DATA EXTRACTS
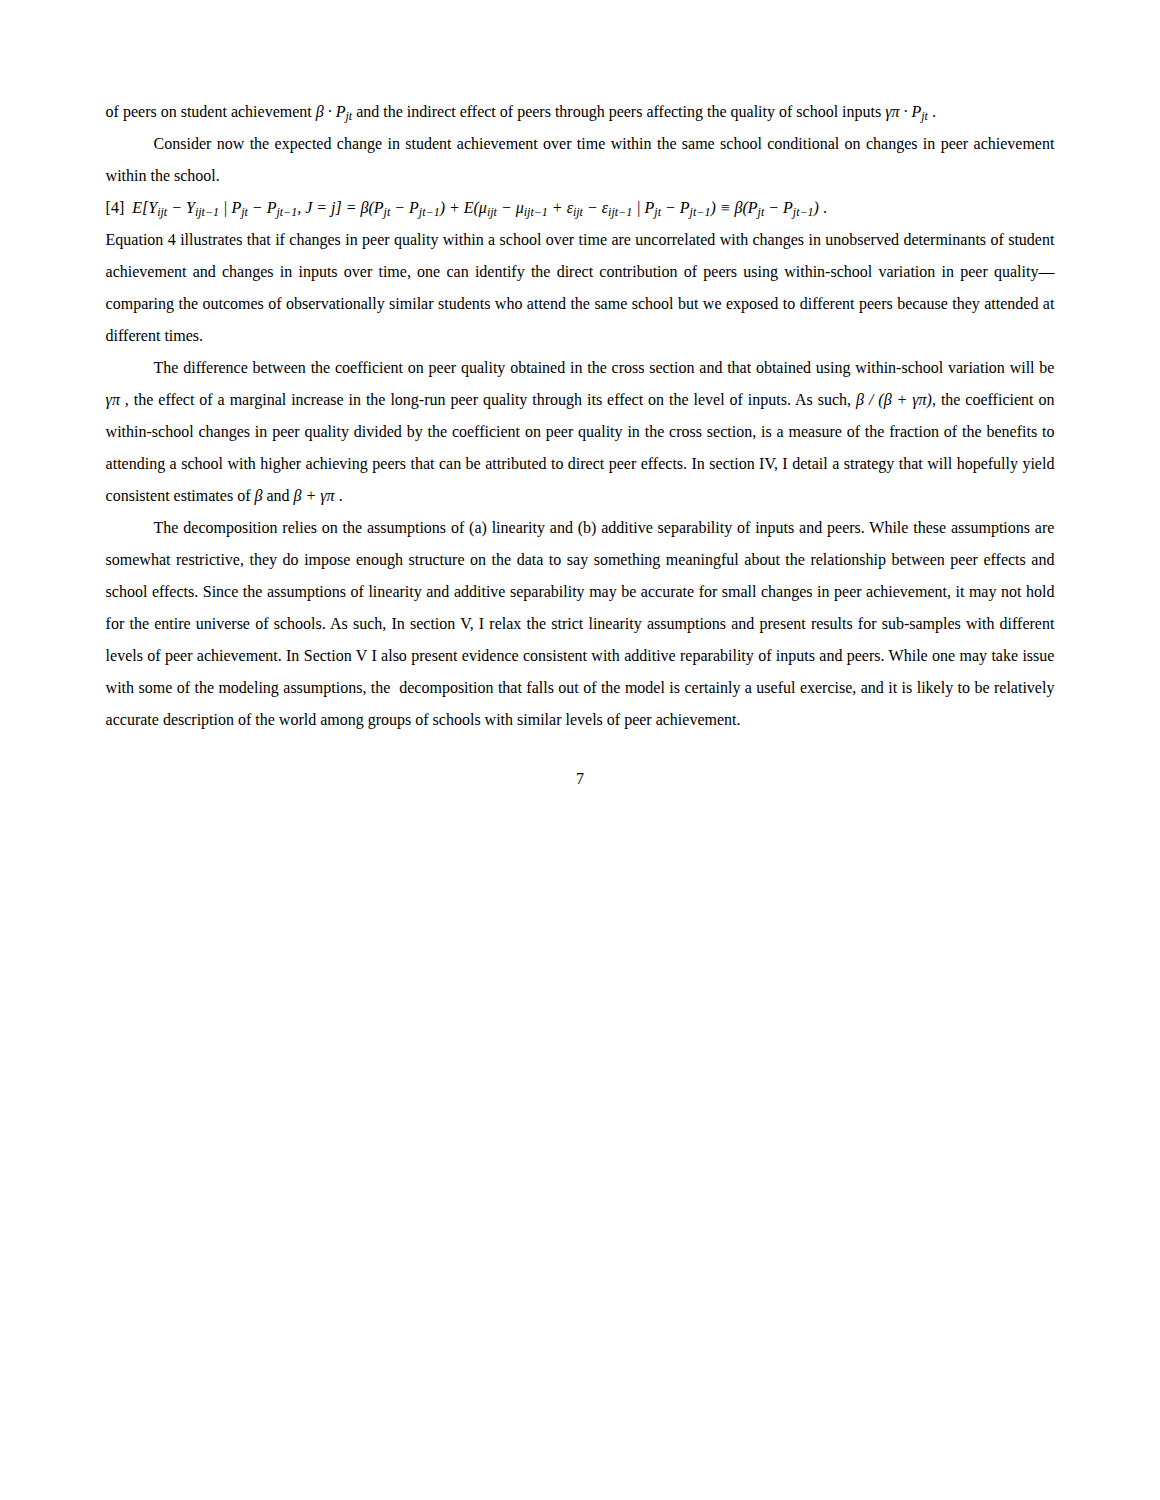of peers on student achievement β · Pjt and the indirect effect of peers through peers affecting the quality of school inputs γπ · Pjt .
Consider now the expected change in student achievement over time within the same school conditional on changes in peer achievement within the school.
[4] E[Yijt − Yijt−1 | Pjt − Pjt−1, J = j] = β(Pjt − Pjt−1) + E(μijt − μijt−1 + εijt − εijt−1 | Pjt − Pjt−1) ≡ β(Pjt − Pjt−1) .
Equation 4 illustrates that if changes in peer quality within a school over time are uncorrelated with changes in unobserved determinants of student achievement and changes in inputs over time, one can identify the direct contribution of peers using within-school variation in peer quality— comparing the outcomes of observationally similar students who attend the same school but we exposed to different peers because they attended at different times.
The difference between the coefficient on peer quality obtained in the cross section and that obtained using within-school variation will be γπ , the effect of a marginal increase in the long-run peer quality through its effect on the level of inputs. As such, β / (β + γπ), the coefficient on within-school changes in peer quality divided by the coefficient on peer quality in the cross section, is a measure of the fraction of the benefits to attending a school with higher achieving peers that can be attributed to direct peer effects. In section IV, I detail a strategy that will hopefully yield consistent estimates of β and β + γπ .
The decomposition relies on the assumptions of (a) linearity and (b) additive separability of inputs and peers. While these assumptions are somewhat restrictive, they do impose enough structure on the data to say something meaningful about the relationship between peer effects and school effects. Since the assumptions of linearity and additive separability may be accurate for small changes in peer achievement, it may not hold for the entire universe of schools. As such, In section V, I relax the strict linearity assumptions and present results for sub-samples with different levels of peer achievement. In Section V I also present evidence consistent with additive reparability of inputs and peers. While one may take issue with some of the modeling assumptions, the decomposition that falls out of the model is certainly a useful exercise, and it is likely to be relatively accurate description of the world among groups of schools with similar levels of peer achievement.
7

EXERCISE GOAL
Give back the records word for word, without their pictures.

THE COMPLETED TASK
of peers on student achievement β · Pjt and the indirect effect of peers through peers affecting the quality of school inputs γπ · Pjt .
Consider now the expected change in student achievement over time within the same school conditional on changes in peer achievement within the school.
[4] E[Yijt − Yijt−1 | Pjt − Pjt−1, J = j] = β(Pjt − Pjt−1) + E(μijt − μijt−1 + εijt − εijt−1 | Pjt − Pjt−1) ≡ β(Pjt − Pjt−1) .
Equation 4 illustrates that if changes in peer quality within a school over time are uncorrelated with changes in unobserved determinants of student achievement and changes in inputs over time, one can identify the direct contribution of peers using within-school variation in peer quality— comparing the outcomes of observationally similar students who attend the same school but we exposed to different peers because they attended at different times.
The difference between the coefficient on peer quality obtained in the cross section and that obtained using within-school variation will be γπ , the effect of a marginal increase in the long-run peer quality through its effect on the level of inputs. As such, β / (β + γπ), the coefficient on within-school changes in peer quality divided by the coefficient on peer quality in the cross section, is a measure of the fraction of the benefits to attending a school with higher achieving peers that can be attributed to direct peer effects. In section IV, I detail a strategy that will hopefully yield consistent estimates of β and β + γπ .
The decomposition relies on the assumptions of (a) linearity and (b) additive separability of inputs and peers. While these assumptions are somewhat restrictive, they do impose enough structure on the data to say something meaningful about the relationship between peer effects and school effects. Since the assumptions of linearity and additive separability may be accurate for small changes in peer achievement, it may not hold for the entire universe of schools. As such, In section V, I relax the strict linearity assumptions and present results for sub-samples with different levels of peer achievement. In Section V I also present evidence consistent with additive reparability of inputs and peers. While one may take issue with some of the modeling assumptions, the decomposition that falls out of the model is certainly a useful exercise, and it is likely to be relatively accurate description of the world among groups of schools with similar levels of peer achievement.
7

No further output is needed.